YOUR TASK: With the pictures left out, retype exactly the lines below starting at the line that contains "These communications have to eliminate any" and ending at the line that contains "electrical signals to".
┌─ INPUT DATA
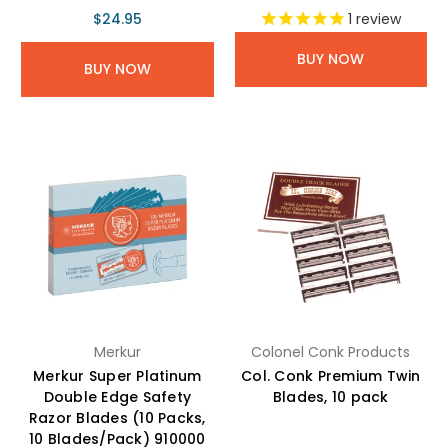
$24.95
1
review
BUY NOW
BUY NOW
Merkur
Colonel Conk Products
Merkur Super Platinum
Col. Conk Premium Twin
Double Edge Safety
Blades, 10 pack
Razor Blades (10 Packs,
10 Blades/Pack) 910000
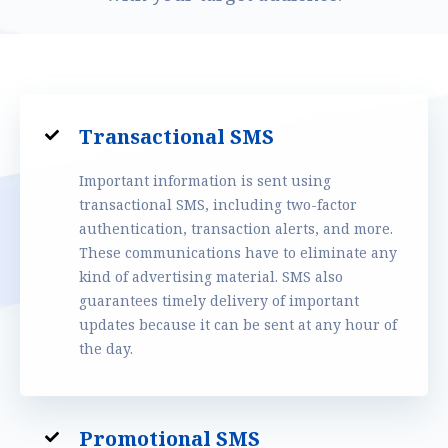
Transactional SMS
Important information is sent using
transactional SMS, including two-factor
authentication, transaction alerts, and more.
These communications have to eliminate any
kind of advertising material. SMS also
guarantees timely delivery of important
updates because it can be sent at any hour of
the day.
Promotional SMS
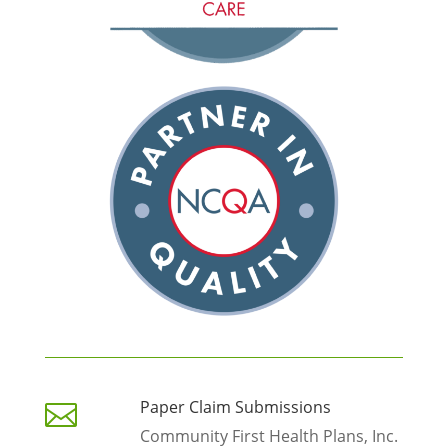
Paper Claim Submissions

Community First Health Plans, Inc.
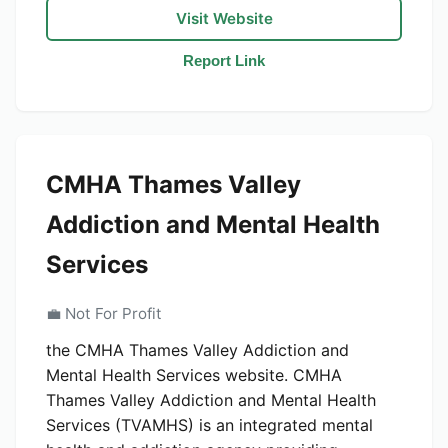
Visit Website
Report Link
CMHA Thames Valley
Addiction and Mental Health
Services
💼 Not For Profit
the CMHA Thames Valley Addiction and
Mental Health Services website. CMHA
Thames Valley Addiction and Mental Health
Services (TVAMHS) is an integrated mental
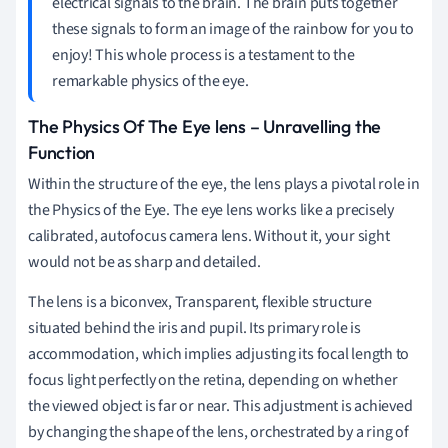
electrical signals to the brain. The brain puts together
these signals to form an image of the rainbow for you to
enjoy! This whole process is a testament to the
remarkable physics of the eye.
The Physics Of The Eye lens – Unravelling the
Function
Within the structure of the eye, the lens plays a pivotal role in
the Physics of the Eye. The eye lens works like a precisely
calibrated, autofocus camera lens. Without it, your sight
would not be as sharp and detailed.
The lens is a biconvex, Transparent, flexible structure
situated behind the iris and pupil. Its primary role is
accommodation, which implies adjusting its focal length to
focus light perfectly on the retina, depending on whether
the viewed object is far or near. This adjustment is achieved
by changing the shape of the lens, orchestrated by a ring of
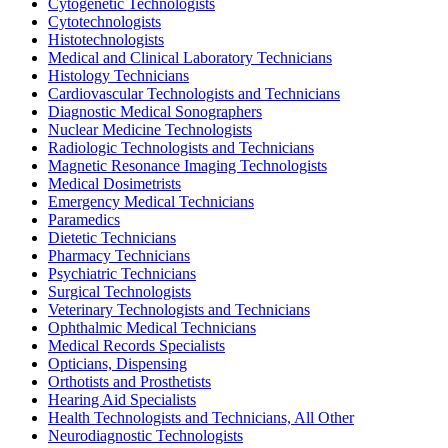
Cytogenetic Technologists
Cytotechnologists
Histotechnologists
Medical and Clinical Laboratory Technicians
Histology Technicians
Cardiovascular Technologists and Technicians
Diagnostic Medical Sonographers
Nuclear Medicine Technologists
Radiologic Technologists and Technicians
Magnetic Resonance Imaging Technologists
Medical Dosimetrists
Emergency Medical Technicians
Paramedics
Dietetic Technicians
Pharmacy Technicians
Psychiatric Technicians
Surgical Technologists
Veterinary Technologists and Technicians
Ophthalmic Medical Technicians
Medical Records Specialists
Opticians, Dispensing
Orthotists and Prosthetists
Hearing Aid Specialists
Health Technologists and Technicians, All Other
Neurodiagnostic Technologists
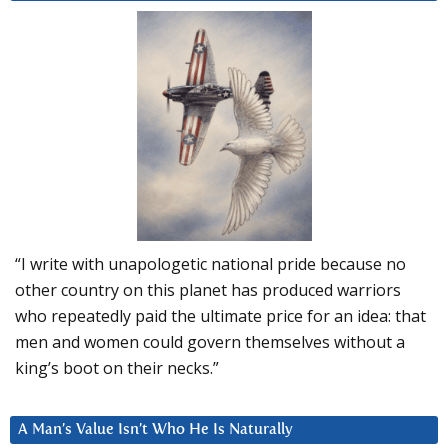
“I write with unapologetic national pride because no
other country on this planet has produced warriors
who repeatedly paid the ultimate price for an idea: that
men and women could govern themselves without a
king’s boot on their necks.”
A Man’s Value Isn’t Who He Is Naturally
└─
EXERCISE SOLUTION:
These communications have to eliminate any
kind of advertising material. SMS also
guarantees timely delivery of important
updates because it can be sent at any hour of
the day.
Promotional SMS
Paper Claim Submissions

Community First Health Plans, Inc.
Visit Website
Report Link
CMHA Thames Valley
Addiction and Mental Health
Services
💼 Not For Profit
the CMHA Thames Valley Addiction and
Mental Health Services website. CMHA
Thames Valley Addiction and Mental Health
Services (TVAMHS) is an integrated mental
electrical signals to the brain. The brain puts together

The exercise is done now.